Wolf Creek Dairy is now home to 400 black and white Holsteins that produce 4,000 gallons of milk each day. Some of that milk is made into cheese that is “sold everywhere. We are feeding the world from here,” Liebenstein said.
The average-sized dairy farm in Minnesota is 106 cows. Big farms have 1,500 to 2,000 cows. She considers Wolf Creek Dairy to be a middle-sized farm. According to the Midwest Dairy Association, there are 5,100 dairy farms in Minnesota today. “Even if the horizon is scary for the farming industry,” Liebenstein said, “we will be just fine as long as we stay focused on what is important.”
Getting the message out about farming practices is important to Liebenstein. Whether large scale or small, she is concerned about the perception the public has about farmers.
“We really care and are really passionate about the job that we do,” she said. “We look at it as feeding the world.” She often finds herself in the roles of being an educator and a defender of dairy farming, due to misconceptions from terms such as “factory farms.” “I don’t want to be seen as a villain when we’re applying education and technology to do the best job that we can.”
Liebenstein is concerned about the disconnect people have with where food comes from-and how a farm works. She gives tours to help people understand. “We have tours here all the time,” Liebenstein said, hosting school groups, dairy industry meetings, politicians who have never been on a farm before, even royalty from India. Last June she invited her whole community and had 500 people visit for a “Day on the Farm.” “I never turn anyone down for a tour.”

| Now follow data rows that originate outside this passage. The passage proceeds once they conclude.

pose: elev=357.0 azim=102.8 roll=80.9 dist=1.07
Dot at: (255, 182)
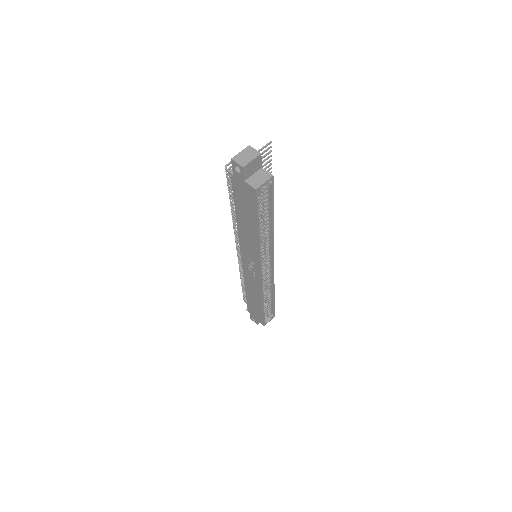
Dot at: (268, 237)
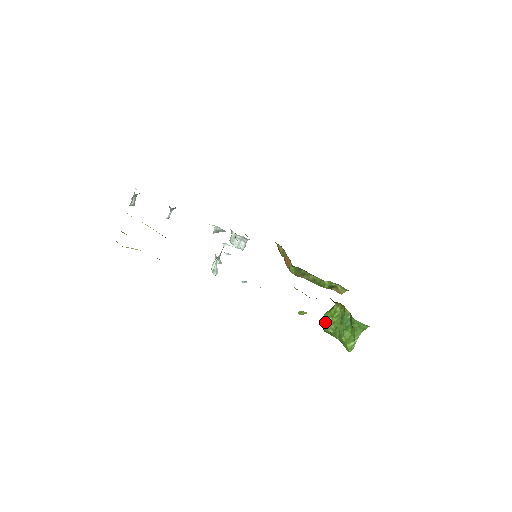
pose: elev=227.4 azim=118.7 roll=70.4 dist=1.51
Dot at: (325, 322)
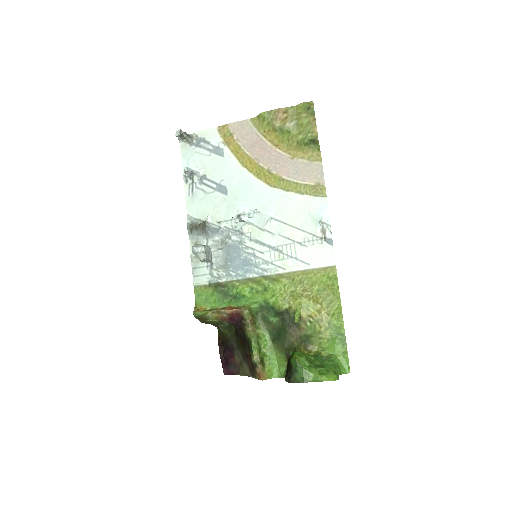
Dot at: (297, 352)
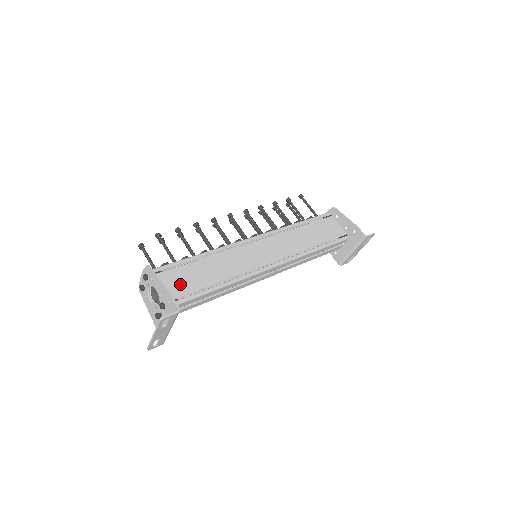
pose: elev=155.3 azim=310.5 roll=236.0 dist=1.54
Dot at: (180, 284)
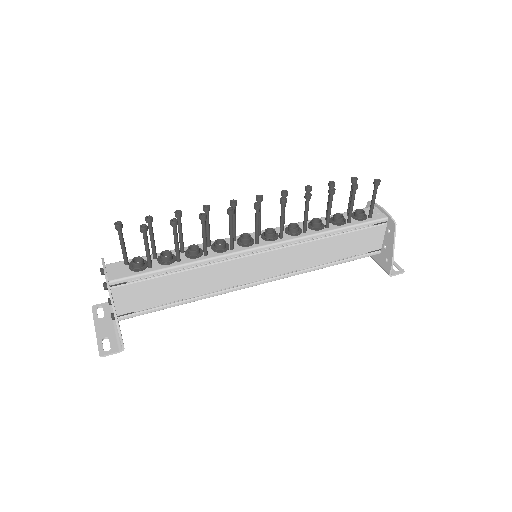
Dot at: (143, 299)
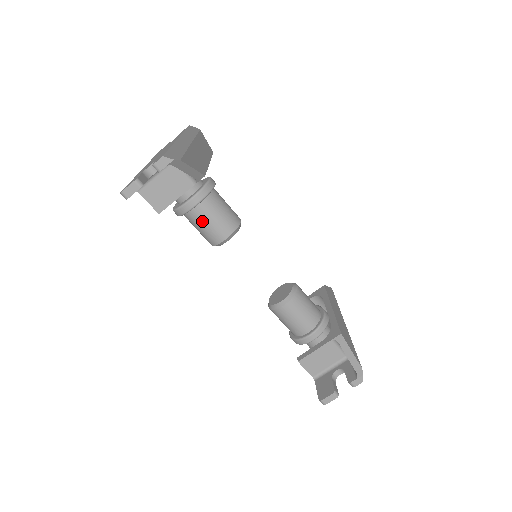
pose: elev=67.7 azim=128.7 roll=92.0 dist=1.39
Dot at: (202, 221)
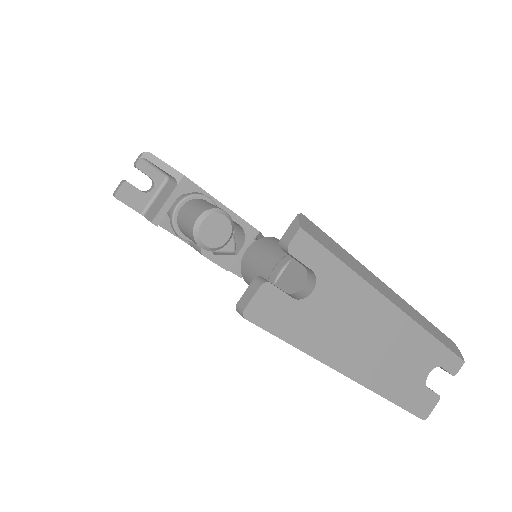
Dot at: (184, 216)
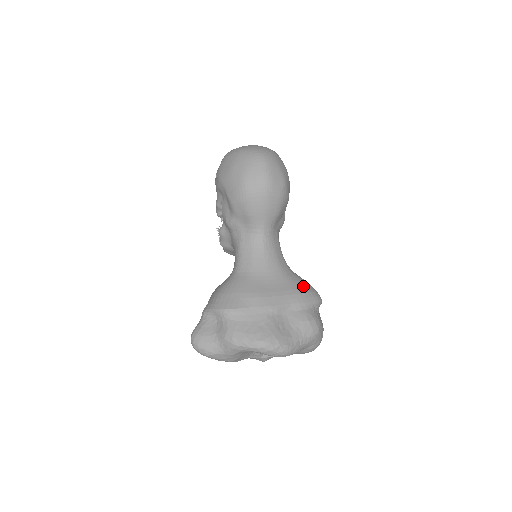
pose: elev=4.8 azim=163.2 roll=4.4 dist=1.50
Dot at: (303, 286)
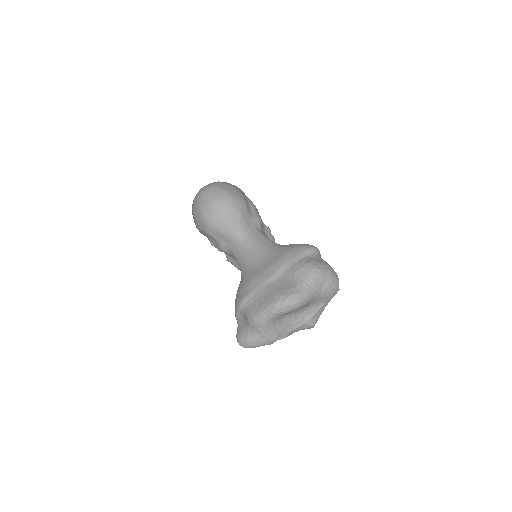
Dot at: (290, 248)
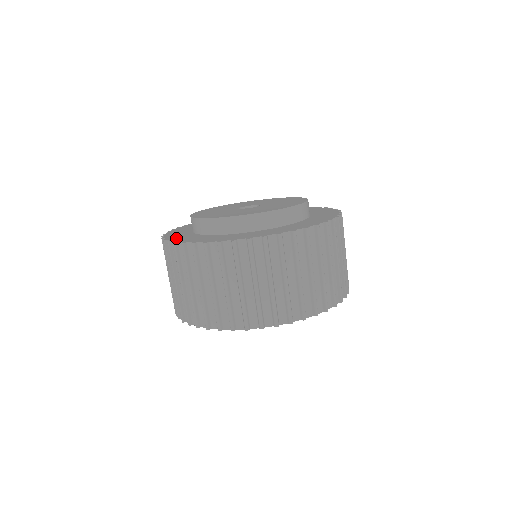
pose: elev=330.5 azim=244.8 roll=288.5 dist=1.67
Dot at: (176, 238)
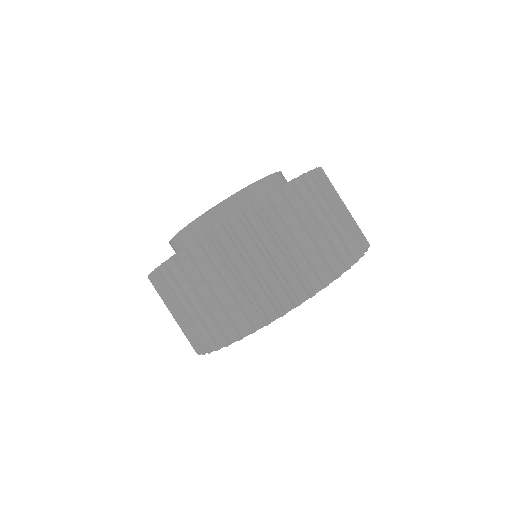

“My No. 1 priority is taking care of our environment, ” Liebenstein said, “leaving something better for our kids.” As she reflected on her life on a farm, she said, “When I walk out my door and get to see those calves every morning on the way out to my office, it is pretty neat. On a day like today,” she continued, “all is right with the world … [feeling like you’re] doing a really good job, taking care of cows, making sure you’re making a quality product-at the end of the day, it’s so rewarding.”